阅读说明：本技术 一种叉指结构加载的基片集成波导滤波器 (Substrate integrated waveguide filter loaded by interdigital structure ) 是由 董元旦 朱谊龙 杨涛 于 2020-08-21 设计创作，主要内容包括：本发明涉及波导技术领域,是一种叉指结构加载的基片集成波导滤波器,包括输入端口、输出端口、叉指结构和基片集成波导谐振腔结构；所述基片集成波导谐振腔结构设置在所述输入端口和输出端口之间；所述基片集成波导谐振腔结构包括顶层金属、底层金属和介质板层,所述介质板层上设置有阵列的金属化过孔,所述金属化过孔连通所述顶层金属和底层金属,以形成基片集成波导谐振腔；设置有至少两个所述基片集成波导谐振腔结构：相邻所述谐振腔之间设置有感性耦合窗；所述叉指结构设置在所述输入端口、输出端口和感性耦合窗中的一个或多个位置,减小滤波器尺寸,并且提高滤波器的选择性。(The invention relates to the technical field of waveguides, in particular to a substrate integrated waveguide filter loaded with an interdigital structure, which comprises an input port, an output port, the interdigital structure and a substrate integrated waveguide resonant cavity structure; the substrate integrated waveguide resonant cavity structure is arranged between the input port and the output port; the substrate integrated waveguide resonant cavity structure comprises a top layer metal, a bottom layer metal and a dielectric slab layer, wherein the dielectric slab layer is provided with an array of metallized through holes, and the metallized through holes are communicated with the top layer metal and the bottom layer metal to form a substrate integrated waveguide resonant cavity; at least two substrate integrated waveguide resonant cavity structures are arranged: an inductive coupling window is arranged between the adjacent resonant cavities; the interdigital structures are disposed at one or more locations within the input port, output port, and inductive coupling window, reducing filter size and increasing filter selectivity.)

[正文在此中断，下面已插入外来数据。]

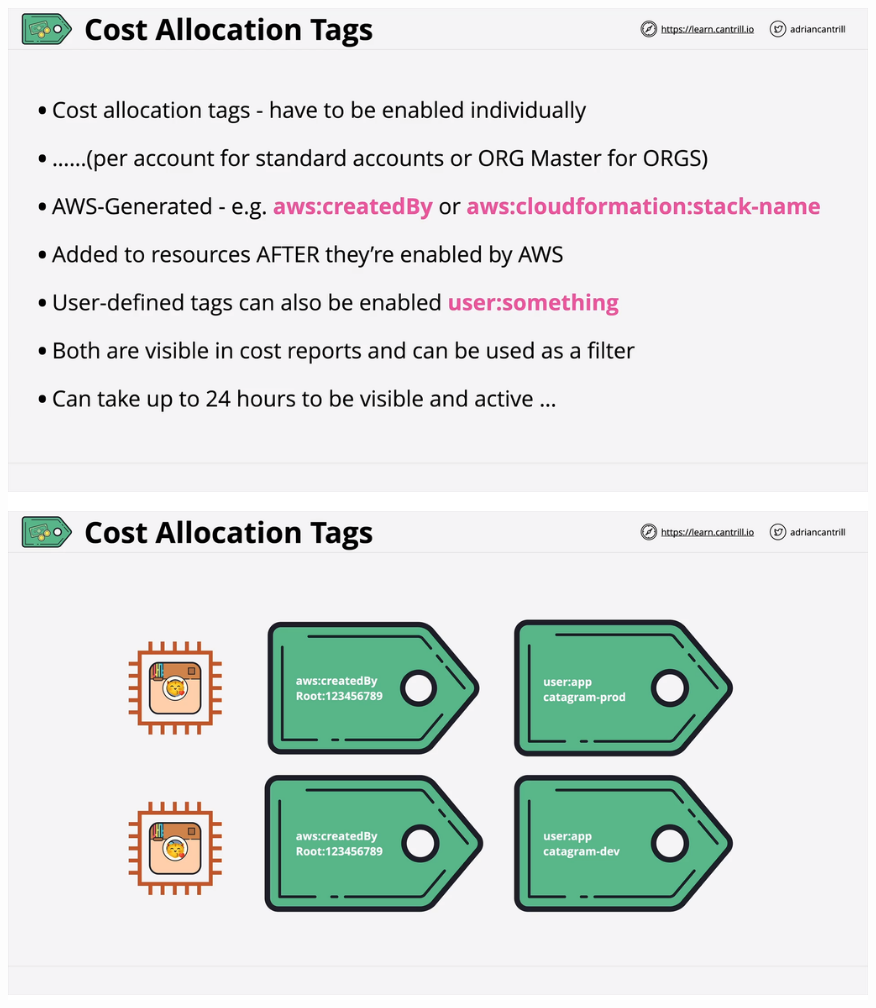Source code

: ![Alt text](<images/Screenshot from 2023-12-14 13-38-56.png>)

![Alt text](<images/Screenshot from 2023-12-14 13-39-55.png>)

1. A substrate integrated waveguide filter loaded with an interdigital structure is characterized by comprising an input port, an output port, the interdigital structure and a substrate integrated waveguide resonant cavity structure;

the substrate integrated waveguide resonant cavity structure is arranged between the input port and the output port;

the substrate integrated waveguide resonant cavity structure comprises a top layer metal, a bottom layer metal and a dielectric slab layer, wherein the dielectric slab layer is provided with an array of metallized through holes, and the metallized through holes are communicated with the top layer metal and the bottom layer metal to form a substrate integrated waveguide resonant cavity;

at least two substrate integrated waveguide resonant cavity structures are arranged:

an inductive coupling window is arranged between the adjacent substrate integrated waveguide resonant cavities;

the interdigital structures are disposed at one or more locations within the input port, output port, and inductive coupling window.

2. The filter of claim 1, wherein the resonance frequency of the interdigital structure coincides with the resonance frequency of the substrate-integrated waveguide resonator.

3. The filter of claim 2, wherein the interdigital structure is disposed at the inductive coupling window to form a third order filter.

4. The filter of claim 3, wherein the interdigital structure-loaded substrate integrated waveguide filter is provided with symmetrically reserved inductive coupling windows at two sides.

5. The substrate-integrated waveguide filter with the loaded interdigital structure according to claim 4, wherein the reserved inductive coupling window is internally provided with metal via holes arranged transversely.

6. The filter of claim 1, wherein the interdigital structures are disposed on the input port and the output port to form a fourth order filter.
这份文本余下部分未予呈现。